Wir lernen: wer sich angreifbar macht, wird stark. Das Kammerflimmer Kollektief macht sich stark, hatte sich schon stark gemacht, als das Kollektiv noch keines war, als es sich erst fand, und zur Band verschmolz, wurde als Band stärker. Und angreifbarer. War die Musik schon vorher schön, so wurde die Schönheit nun wuchtig, und Dietmar Dath spricht die Wahrheit, wenn er anrät die Platte laut zu hören – sie hat dann noch mehr Tiefe.
Das Kammerflimmer Kollektief ist gefühlig und pathetisch, aber dabei so klar, wie jene Stimmungen klar sind, die Robert Musil, der der Romantik völlig unverdächtig ist, die "taghelle Mystik" nannte. Die Texte und die Musik wollen gehört werden, ausgespürt, ertastet, durchlitten, der Sound baut Songs, die aus Sound gebaut sind, Songs, die aber keine Lieder mehr sind.

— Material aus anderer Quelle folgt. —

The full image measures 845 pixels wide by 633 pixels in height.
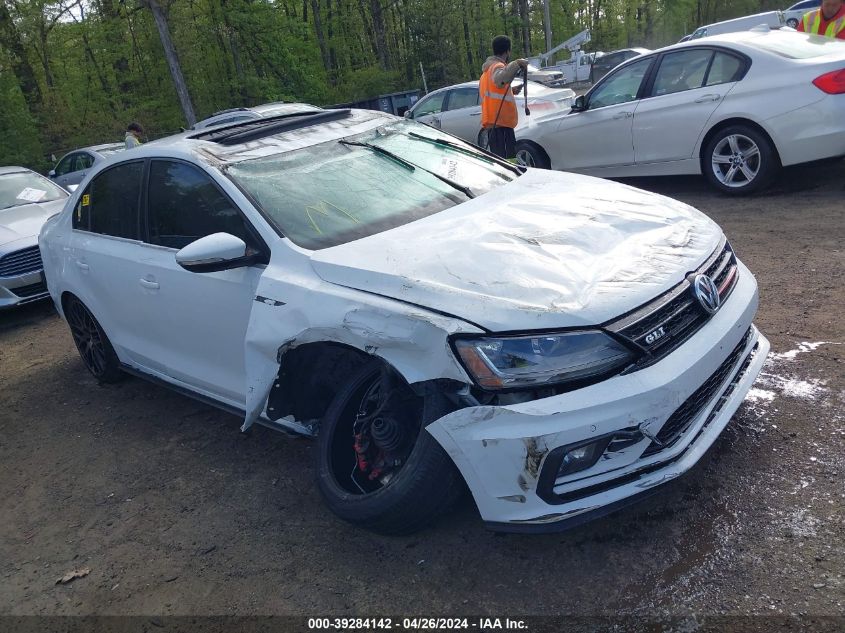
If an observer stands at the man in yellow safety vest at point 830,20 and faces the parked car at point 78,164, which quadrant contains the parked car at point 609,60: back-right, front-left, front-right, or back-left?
front-right

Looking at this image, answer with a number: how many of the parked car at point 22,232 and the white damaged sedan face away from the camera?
0

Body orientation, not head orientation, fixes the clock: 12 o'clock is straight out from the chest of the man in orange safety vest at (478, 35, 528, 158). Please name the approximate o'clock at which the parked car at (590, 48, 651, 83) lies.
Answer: The parked car is roughly at 11 o'clock from the man in orange safety vest.

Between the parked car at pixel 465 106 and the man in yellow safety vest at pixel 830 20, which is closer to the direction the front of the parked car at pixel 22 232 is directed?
the man in yellow safety vest

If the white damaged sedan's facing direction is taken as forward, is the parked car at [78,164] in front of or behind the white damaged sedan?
behind

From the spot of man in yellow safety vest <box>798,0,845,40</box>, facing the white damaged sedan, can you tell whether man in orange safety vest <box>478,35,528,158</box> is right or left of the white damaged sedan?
right

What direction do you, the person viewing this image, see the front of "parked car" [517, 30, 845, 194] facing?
facing away from the viewer and to the left of the viewer

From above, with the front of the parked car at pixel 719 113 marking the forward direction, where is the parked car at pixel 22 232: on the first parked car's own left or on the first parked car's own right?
on the first parked car's own left

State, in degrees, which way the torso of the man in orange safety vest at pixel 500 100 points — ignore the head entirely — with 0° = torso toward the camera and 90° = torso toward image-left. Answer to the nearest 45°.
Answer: approximately 225°

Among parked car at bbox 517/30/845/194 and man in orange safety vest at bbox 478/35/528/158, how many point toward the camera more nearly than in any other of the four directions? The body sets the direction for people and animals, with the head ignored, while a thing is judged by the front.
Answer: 0

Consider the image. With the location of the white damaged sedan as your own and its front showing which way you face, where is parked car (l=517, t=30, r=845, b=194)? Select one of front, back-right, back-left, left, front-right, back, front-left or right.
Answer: left

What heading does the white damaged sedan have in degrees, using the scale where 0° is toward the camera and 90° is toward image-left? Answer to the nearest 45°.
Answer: approximately 315°

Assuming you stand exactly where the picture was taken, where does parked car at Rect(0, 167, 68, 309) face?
facing the viewer and to the right of the viewer

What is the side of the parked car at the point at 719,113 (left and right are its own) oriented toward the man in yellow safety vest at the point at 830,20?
right

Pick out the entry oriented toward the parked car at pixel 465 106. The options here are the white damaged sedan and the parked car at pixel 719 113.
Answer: the parked car at pixel 719 113

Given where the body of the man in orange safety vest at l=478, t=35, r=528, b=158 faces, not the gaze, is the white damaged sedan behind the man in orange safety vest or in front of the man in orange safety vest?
behind
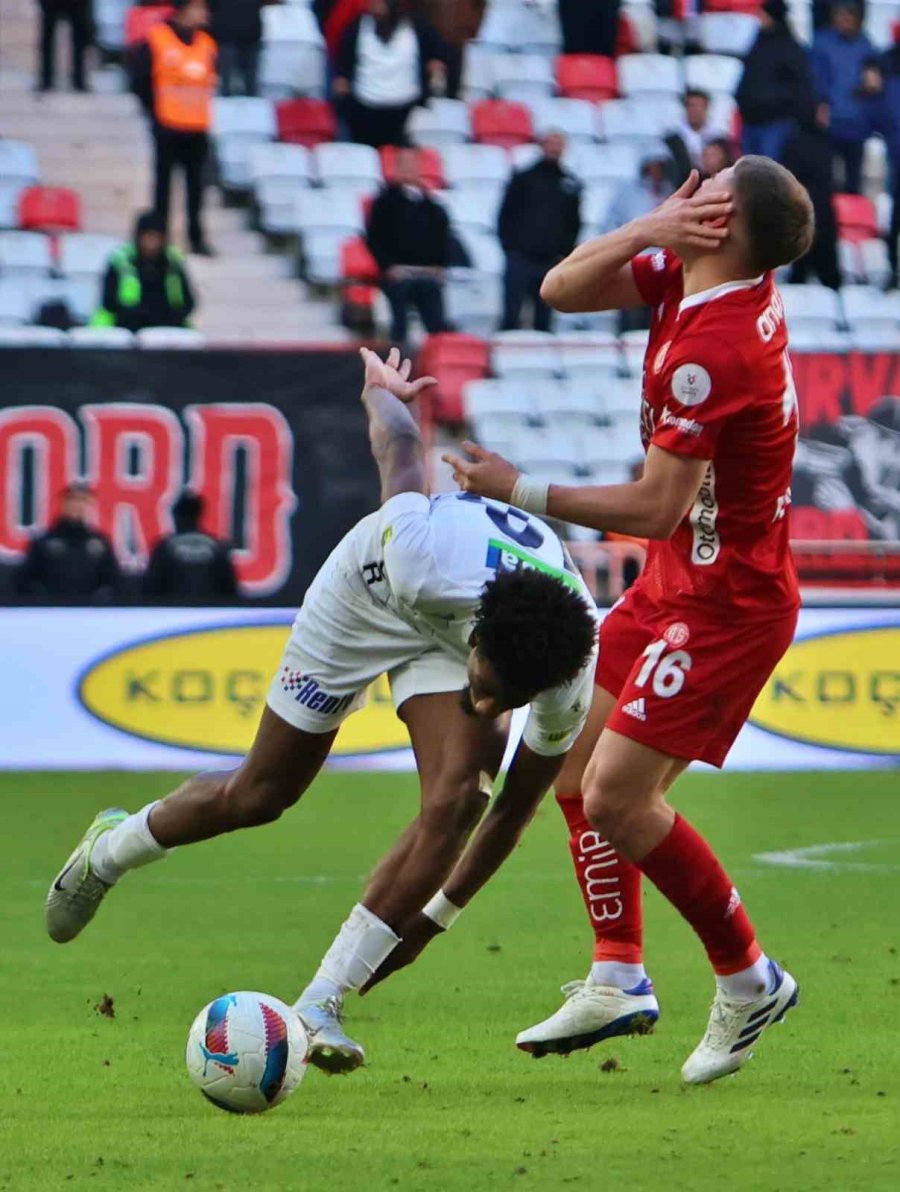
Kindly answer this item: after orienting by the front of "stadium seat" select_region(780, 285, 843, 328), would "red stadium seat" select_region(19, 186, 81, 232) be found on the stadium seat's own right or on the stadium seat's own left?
on the stadium seat's own right

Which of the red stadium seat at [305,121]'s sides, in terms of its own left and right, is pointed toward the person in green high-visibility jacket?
front

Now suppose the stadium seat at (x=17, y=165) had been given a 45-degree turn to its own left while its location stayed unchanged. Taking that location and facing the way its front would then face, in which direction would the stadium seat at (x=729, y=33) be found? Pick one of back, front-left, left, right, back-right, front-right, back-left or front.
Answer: front-left

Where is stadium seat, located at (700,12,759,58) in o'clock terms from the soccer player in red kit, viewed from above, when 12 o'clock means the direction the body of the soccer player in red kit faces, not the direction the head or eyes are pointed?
The stadium seat is roughly at 3 o'clock from the soccer player in red kit.

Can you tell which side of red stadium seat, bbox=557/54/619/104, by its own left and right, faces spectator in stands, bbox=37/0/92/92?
right

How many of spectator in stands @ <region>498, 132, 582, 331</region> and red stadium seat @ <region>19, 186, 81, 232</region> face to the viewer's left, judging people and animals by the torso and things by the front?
0

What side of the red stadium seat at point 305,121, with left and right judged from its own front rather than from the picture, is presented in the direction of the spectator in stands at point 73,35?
right

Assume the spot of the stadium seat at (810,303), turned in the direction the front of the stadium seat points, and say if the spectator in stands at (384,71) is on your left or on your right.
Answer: on your right

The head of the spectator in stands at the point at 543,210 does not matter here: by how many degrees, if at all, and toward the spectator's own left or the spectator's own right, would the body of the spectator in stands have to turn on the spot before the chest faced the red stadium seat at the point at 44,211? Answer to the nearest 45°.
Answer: approximately 90° to the spectator's own right

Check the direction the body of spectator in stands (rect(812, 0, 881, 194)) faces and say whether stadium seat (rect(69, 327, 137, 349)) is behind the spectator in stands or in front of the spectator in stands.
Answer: in front
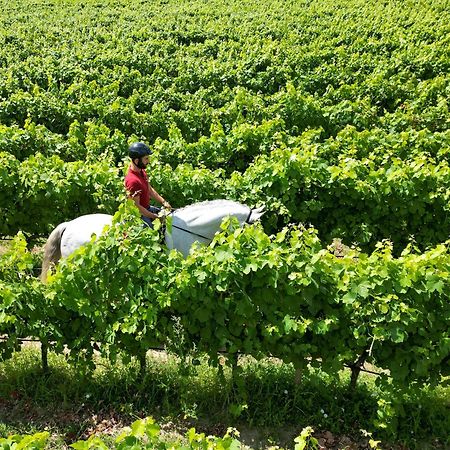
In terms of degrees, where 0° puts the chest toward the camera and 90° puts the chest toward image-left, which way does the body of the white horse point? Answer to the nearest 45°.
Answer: approximately 270°

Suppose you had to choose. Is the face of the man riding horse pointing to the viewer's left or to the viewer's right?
to the viewer's right
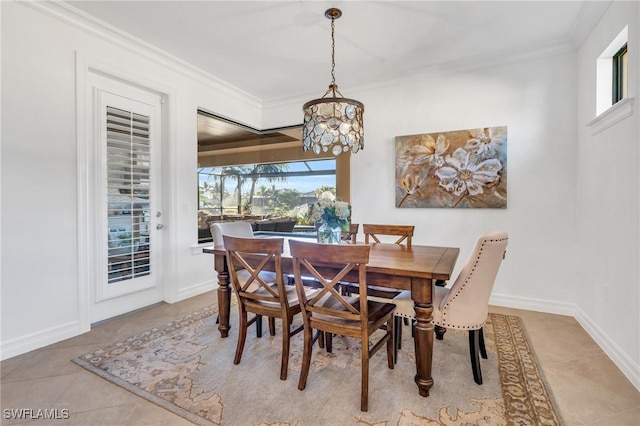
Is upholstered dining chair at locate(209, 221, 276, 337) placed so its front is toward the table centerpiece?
yes

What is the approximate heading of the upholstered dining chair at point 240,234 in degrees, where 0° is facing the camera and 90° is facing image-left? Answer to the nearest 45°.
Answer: approximately 315°

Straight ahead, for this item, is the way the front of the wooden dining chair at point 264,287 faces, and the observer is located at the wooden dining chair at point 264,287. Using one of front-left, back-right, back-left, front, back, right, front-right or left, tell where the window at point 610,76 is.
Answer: front-right

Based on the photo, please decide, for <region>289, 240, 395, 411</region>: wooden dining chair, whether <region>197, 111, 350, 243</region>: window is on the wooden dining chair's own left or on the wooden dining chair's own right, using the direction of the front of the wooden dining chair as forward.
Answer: on the wooden dining chair's own left

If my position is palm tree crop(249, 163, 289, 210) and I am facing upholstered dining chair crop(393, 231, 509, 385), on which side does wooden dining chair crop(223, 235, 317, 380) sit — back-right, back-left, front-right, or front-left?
front-right

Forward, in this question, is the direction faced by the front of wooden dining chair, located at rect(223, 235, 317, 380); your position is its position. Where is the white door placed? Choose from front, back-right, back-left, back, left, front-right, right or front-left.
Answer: left

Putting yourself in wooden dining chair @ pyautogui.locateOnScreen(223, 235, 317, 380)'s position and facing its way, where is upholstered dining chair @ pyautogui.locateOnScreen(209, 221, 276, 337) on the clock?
The upholstered dining chair is roughly at 10 o'clock from the wooden dining chair.

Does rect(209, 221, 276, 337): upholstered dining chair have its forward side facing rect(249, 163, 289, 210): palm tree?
no

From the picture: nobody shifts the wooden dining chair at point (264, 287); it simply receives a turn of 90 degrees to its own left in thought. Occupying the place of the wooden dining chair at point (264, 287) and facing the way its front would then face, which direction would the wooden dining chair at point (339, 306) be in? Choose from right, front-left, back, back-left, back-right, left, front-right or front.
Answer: back

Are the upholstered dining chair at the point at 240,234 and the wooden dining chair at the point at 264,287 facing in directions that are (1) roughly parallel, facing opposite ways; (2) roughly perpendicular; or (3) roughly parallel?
roughly perpendicular

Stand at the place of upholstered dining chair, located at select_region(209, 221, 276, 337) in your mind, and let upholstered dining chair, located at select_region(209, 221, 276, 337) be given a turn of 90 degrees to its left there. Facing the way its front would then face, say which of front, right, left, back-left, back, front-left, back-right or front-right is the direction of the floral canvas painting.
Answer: front-right

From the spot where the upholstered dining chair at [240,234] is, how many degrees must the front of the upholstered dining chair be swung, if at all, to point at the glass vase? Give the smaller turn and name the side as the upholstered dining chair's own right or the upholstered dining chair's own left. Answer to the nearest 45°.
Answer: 0° — it already faces it

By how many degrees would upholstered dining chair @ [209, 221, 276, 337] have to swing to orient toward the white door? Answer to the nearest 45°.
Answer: approximately 180°

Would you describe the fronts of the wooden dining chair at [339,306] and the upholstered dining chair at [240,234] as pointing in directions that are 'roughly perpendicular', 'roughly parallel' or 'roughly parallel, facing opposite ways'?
roughly perpendicular

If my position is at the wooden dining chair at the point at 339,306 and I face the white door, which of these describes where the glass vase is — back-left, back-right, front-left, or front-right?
front-right

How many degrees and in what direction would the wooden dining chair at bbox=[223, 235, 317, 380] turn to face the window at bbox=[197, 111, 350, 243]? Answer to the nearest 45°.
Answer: approximately 45° to its left

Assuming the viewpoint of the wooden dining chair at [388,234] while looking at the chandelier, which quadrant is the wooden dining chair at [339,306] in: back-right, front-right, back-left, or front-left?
front-left

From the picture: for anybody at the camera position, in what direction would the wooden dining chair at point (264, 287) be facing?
facing away from the viewer and to the right of the viewer

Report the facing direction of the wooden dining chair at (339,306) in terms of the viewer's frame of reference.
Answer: facing away from the viewer and to the right of the viewer

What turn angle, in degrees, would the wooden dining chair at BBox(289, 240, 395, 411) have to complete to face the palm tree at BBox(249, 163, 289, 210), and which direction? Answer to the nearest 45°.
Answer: approximately 45° to its left

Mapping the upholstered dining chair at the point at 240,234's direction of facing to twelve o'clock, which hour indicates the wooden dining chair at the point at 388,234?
The wooden dining chair is roughly at 11 o'clock from the upholstered dining chair.

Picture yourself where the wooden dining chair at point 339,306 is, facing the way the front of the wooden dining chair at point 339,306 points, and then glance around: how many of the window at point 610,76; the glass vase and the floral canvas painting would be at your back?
0
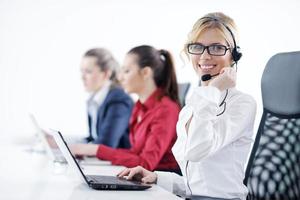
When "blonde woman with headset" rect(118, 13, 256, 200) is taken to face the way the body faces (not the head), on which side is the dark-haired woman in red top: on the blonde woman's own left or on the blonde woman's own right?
on the blonde woman's own right

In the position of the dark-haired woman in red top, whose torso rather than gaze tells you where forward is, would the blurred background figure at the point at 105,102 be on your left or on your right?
on your right

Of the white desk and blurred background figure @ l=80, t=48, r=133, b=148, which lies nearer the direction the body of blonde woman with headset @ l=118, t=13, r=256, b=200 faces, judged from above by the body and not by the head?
the white desk

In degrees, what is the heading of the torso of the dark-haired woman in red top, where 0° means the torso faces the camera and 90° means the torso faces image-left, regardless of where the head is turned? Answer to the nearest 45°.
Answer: approximately 90°

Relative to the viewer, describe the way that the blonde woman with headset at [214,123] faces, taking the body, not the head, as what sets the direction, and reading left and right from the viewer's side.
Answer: facing the viewer and to the left of the viewer

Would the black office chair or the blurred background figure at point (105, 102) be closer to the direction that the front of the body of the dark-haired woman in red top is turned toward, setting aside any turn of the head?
the blurred background figure

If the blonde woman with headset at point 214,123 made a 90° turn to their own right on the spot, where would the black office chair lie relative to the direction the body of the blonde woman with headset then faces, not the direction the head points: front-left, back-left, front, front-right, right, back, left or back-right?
right

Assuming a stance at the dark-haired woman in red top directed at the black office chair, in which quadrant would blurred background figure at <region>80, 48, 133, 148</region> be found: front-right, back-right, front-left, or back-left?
back-left

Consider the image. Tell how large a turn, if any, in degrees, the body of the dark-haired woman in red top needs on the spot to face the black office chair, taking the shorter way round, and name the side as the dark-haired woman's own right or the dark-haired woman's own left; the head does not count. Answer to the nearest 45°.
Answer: approximately 135° to the dark-haired woman's own left

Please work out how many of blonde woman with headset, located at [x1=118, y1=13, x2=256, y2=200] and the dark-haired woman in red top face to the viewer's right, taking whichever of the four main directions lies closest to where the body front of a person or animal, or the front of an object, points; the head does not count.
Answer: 0
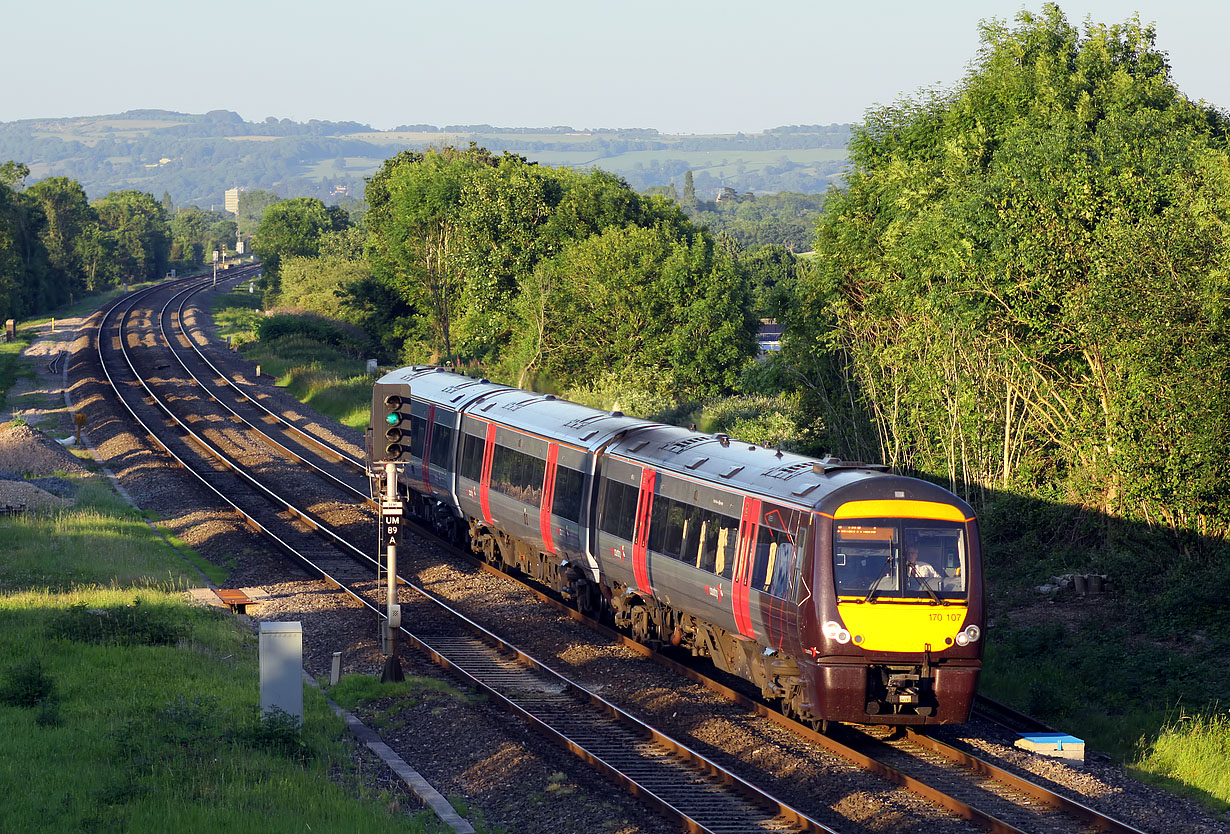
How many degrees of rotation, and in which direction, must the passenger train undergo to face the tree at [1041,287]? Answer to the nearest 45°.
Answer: approximately 90° to its left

"Wildling" ist die bislang stärkste und verletzlichste Platte dieses Trios, das ein Einziges ist, ein Solipsist, der irgendwo zwischen Jazz, Krautrock, Pop und Hölle allein vor sich hinschwebt, sein eigener Himmel. Ein irdischer Himmel, in dem wir wohnen dürfen. Wenn wir nur hören können, mit unseren Ohren und unserem Kopf.